• Dataset:
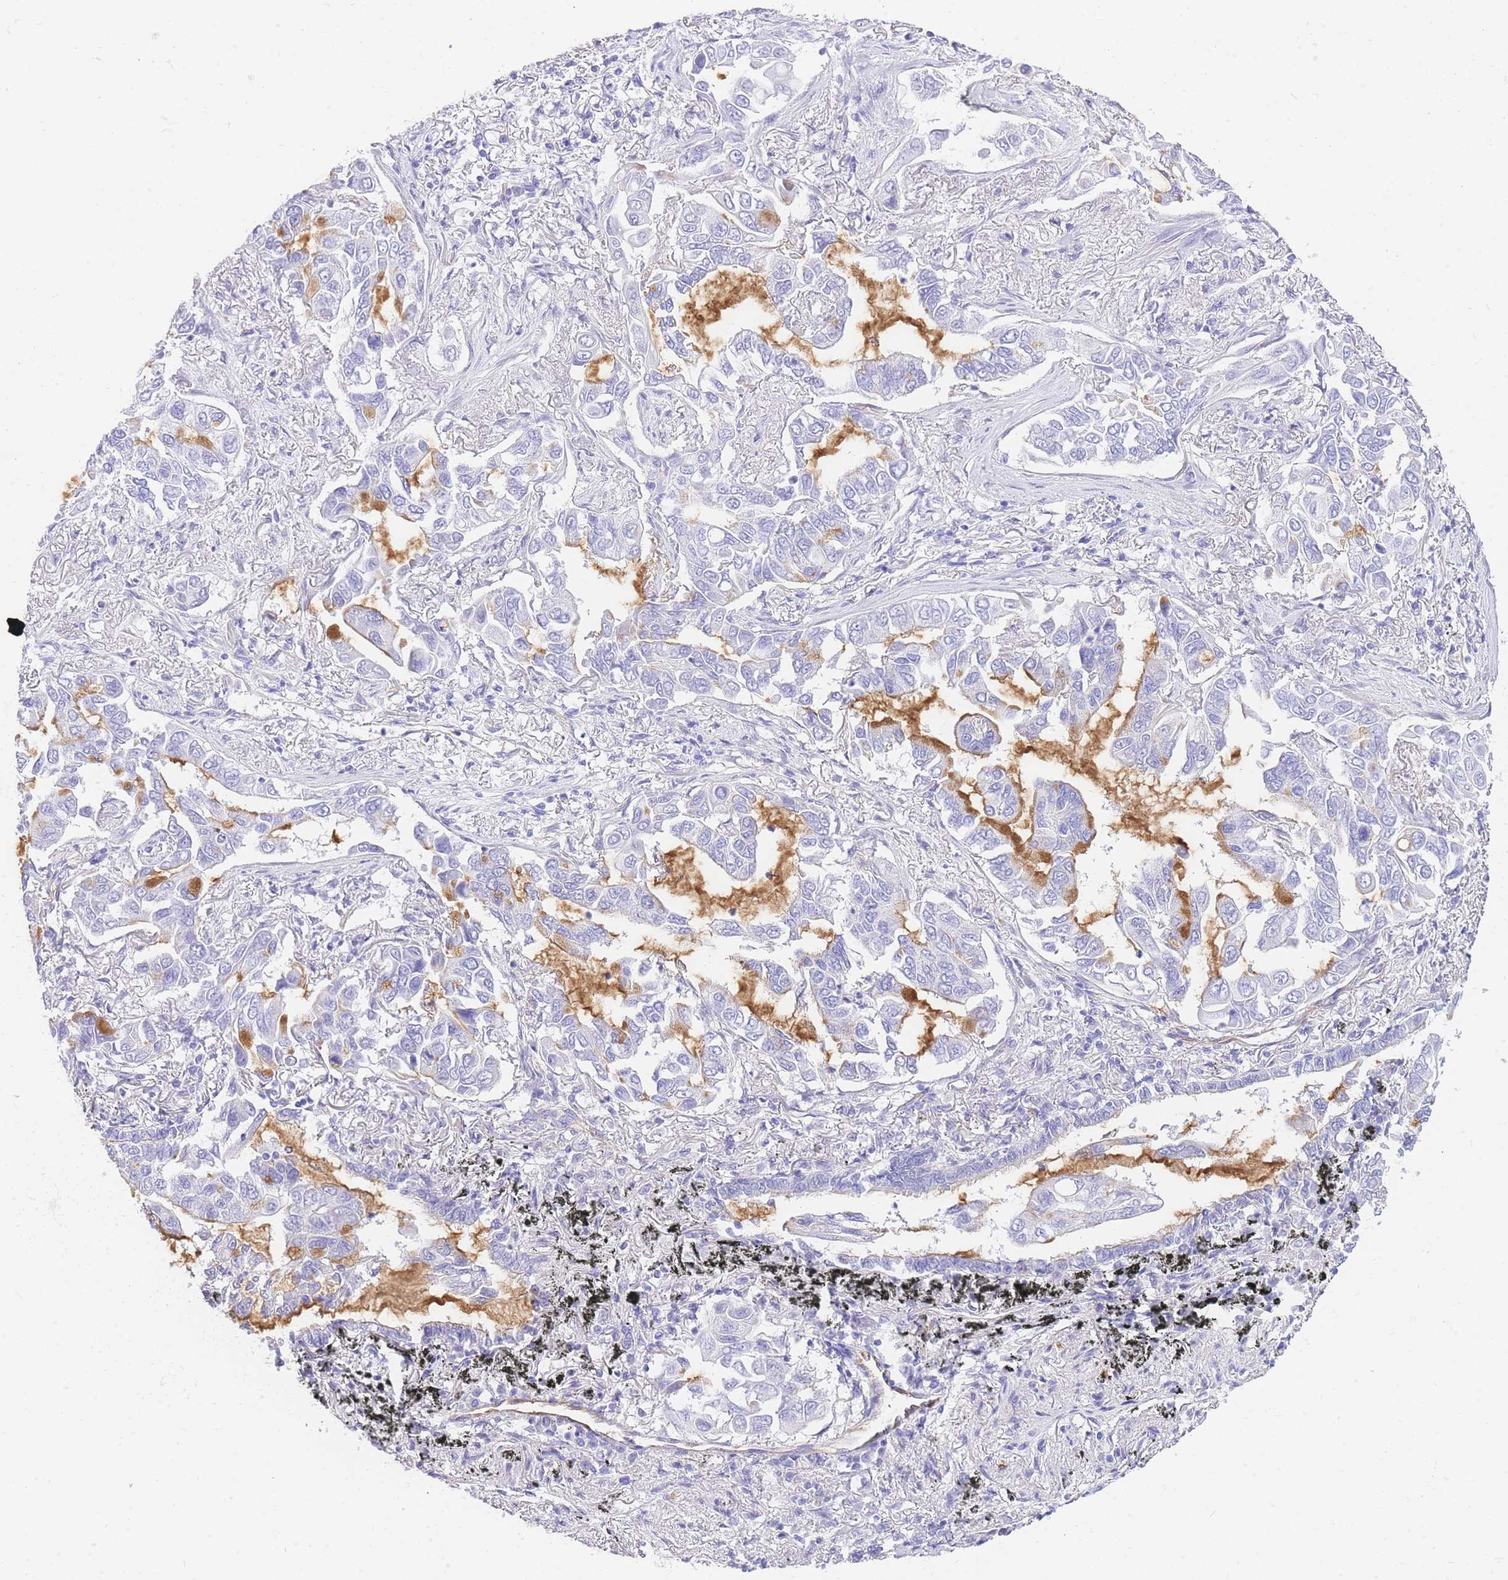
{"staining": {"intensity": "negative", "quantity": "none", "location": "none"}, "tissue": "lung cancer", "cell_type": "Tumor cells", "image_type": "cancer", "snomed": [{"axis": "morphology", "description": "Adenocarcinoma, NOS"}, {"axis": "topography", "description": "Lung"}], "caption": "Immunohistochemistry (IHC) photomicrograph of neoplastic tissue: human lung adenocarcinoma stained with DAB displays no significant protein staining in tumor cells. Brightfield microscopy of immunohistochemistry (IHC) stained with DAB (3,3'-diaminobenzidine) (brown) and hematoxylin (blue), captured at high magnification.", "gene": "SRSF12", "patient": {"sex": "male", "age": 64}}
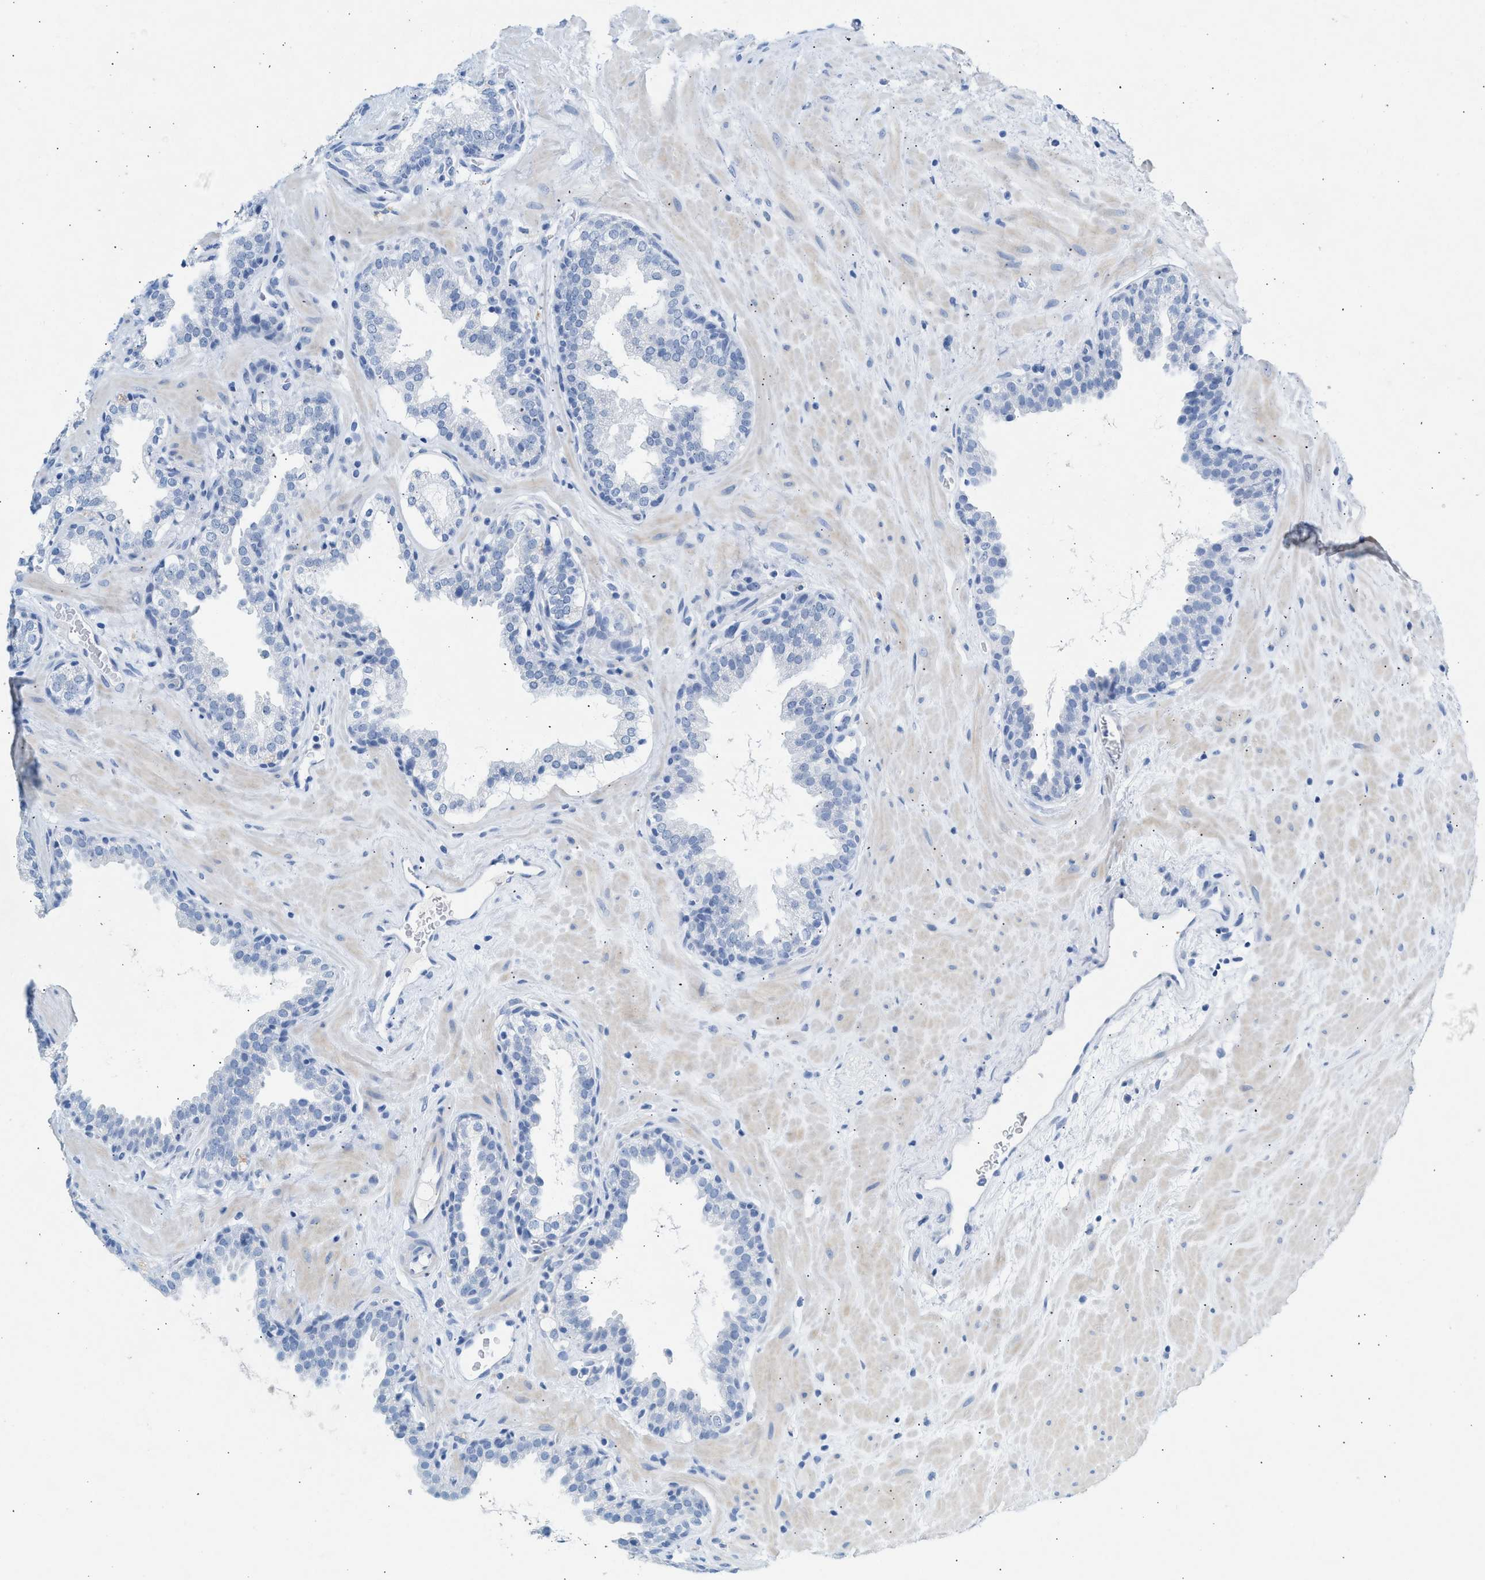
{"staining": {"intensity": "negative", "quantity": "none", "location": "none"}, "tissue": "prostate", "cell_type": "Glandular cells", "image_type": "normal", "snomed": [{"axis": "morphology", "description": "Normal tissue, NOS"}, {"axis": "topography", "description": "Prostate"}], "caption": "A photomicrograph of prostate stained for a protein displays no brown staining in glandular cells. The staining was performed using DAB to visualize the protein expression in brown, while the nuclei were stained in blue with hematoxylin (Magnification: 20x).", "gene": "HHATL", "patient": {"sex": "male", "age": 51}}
* * *
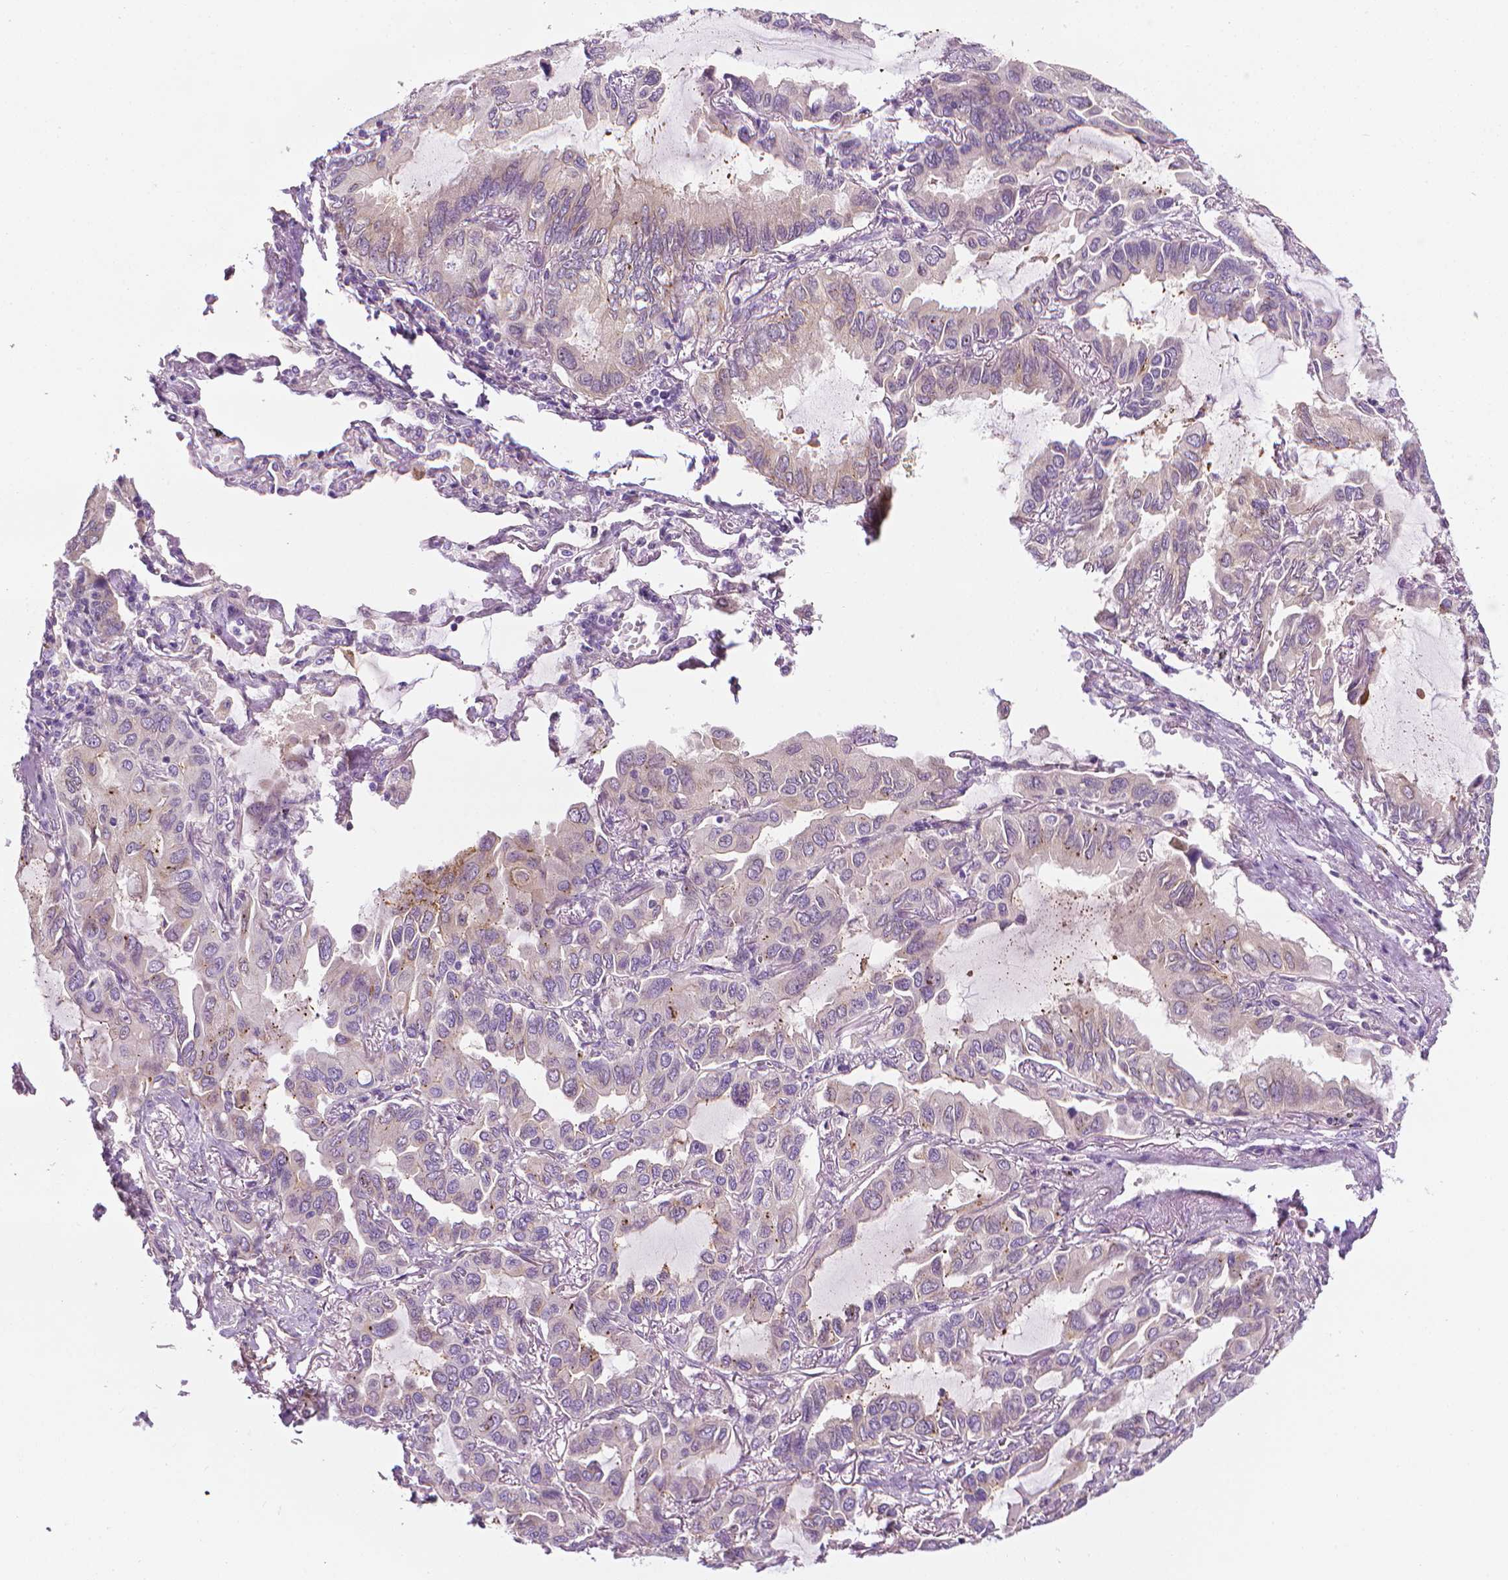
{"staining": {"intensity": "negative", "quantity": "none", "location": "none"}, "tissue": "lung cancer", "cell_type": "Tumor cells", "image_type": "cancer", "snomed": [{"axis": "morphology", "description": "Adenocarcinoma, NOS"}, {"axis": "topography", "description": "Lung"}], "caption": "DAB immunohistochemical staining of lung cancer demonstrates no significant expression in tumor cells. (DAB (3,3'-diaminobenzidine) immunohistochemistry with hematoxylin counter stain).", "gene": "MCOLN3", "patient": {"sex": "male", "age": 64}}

• What the task requires: What is needed is an exact copy of the lines above, from the one holding "(IHC) photomicrograph of" down to the one holding "photomicrograph of prostate", with those two included and the pictures left out.

• Answer section:
{"staining": {"intensity": "negative", "quantity": "none", "location": "none"}, "tissue": "lung cancer", "cell_type": "Tumor cells", "image_type": "cancer", "snomed": [{"axis": "morphology", "description": "Adenocarcinoma, NOS"}, {"axis": "topography", "description": "Lung"}], "caption": "Immunohistochemistry (IHC) photomicrograph of neoplastic tissue: human lung adenocarcinoma stained with DAB displays no significant protein staining in tumor cells. Brightfield microscopy of immunohistochemistry (IHC) stained with DAB (3,3'-diaminobenzidine) (brown) and hematoxylin (blue), captured at high magnification.", "gene": "SRSF12", "patient": {"sex": "male", "age": 64}}
{"staining": {"intensity": "negative", "quantity": "none", "location": "none"}, "tissue": "prostate", "cell_type": "Glandular cells", "image_type": "normal", "snomed": [{"axis": "morphology", "description": "Normal tissue, NOS"}, {"axis": "topography", "description": "Prostate"}], "caption": "A photomicrograph of prostate stained for a protein displays no brown staining in glandular cells. The staining was performed using DAB to visualize the protein expression in brown, while the nuclei were stained in blue with hematoxylin (Magnification: 20x).", "gene": "HHATL", "patient": {"sex": "male", "age": 51}}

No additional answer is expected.